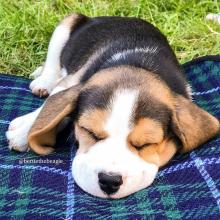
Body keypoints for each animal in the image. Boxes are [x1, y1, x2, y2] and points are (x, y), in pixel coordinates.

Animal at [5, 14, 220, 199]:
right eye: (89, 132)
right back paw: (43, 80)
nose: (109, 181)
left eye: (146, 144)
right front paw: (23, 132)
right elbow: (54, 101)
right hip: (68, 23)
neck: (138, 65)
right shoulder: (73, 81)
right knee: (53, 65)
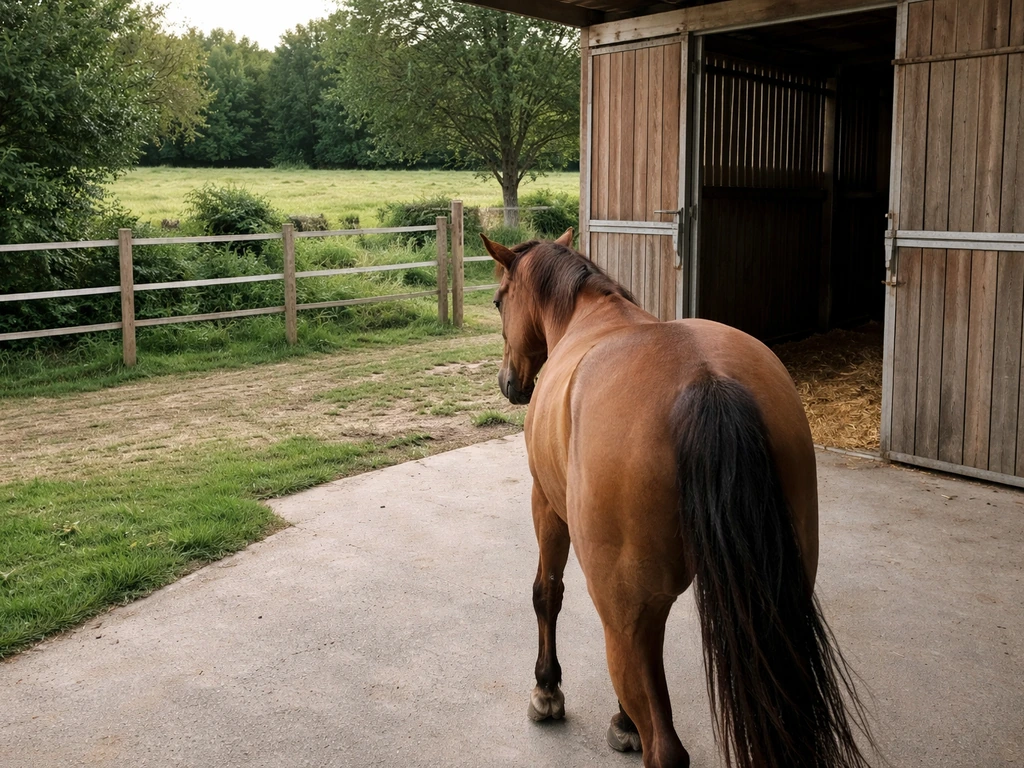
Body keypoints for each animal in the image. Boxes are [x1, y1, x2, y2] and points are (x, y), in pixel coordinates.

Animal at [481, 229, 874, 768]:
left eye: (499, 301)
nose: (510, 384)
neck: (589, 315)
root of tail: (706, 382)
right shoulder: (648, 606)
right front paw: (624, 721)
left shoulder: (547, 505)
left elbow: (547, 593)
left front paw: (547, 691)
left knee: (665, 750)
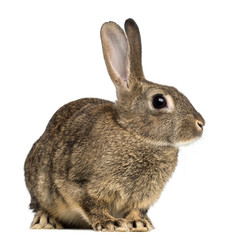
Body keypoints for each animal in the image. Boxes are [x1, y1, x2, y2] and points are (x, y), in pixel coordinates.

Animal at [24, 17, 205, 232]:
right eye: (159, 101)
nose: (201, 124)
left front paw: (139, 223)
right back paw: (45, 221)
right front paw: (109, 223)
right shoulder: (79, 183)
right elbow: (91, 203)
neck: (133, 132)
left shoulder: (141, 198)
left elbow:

TASK DIRECTIONS.
Nothing outside the stretch above, from the line with "nose: (109, 181)" through the line with "left shoulder: (547, 505)", is set down. Transcribe that stretch exactly, ends included, but not its pictures.

WORKED SOLUTION.
nose: (109, 181)
left eye: (146, 144)
right front paw: (23, 132)
right elbow: (54, 101)
right hip: (68, 23)
neck: (138, 65)
right shoulder: (73, 81)
right knee: (53, 65)
Body keypoints for each animal in the image. Boxes are [x1, y1, x2, y2] and points are (x, y), in pixel coordinates.

Animal at [481, 229, 874, 768]:
left eye: (499, 301)
nose: (510, 384)
neck: (589, 315)
root of tail: (706, 382)
right shoulder: (648, 606)
right front paw: (624, 721)
left shoulder: (547, 505)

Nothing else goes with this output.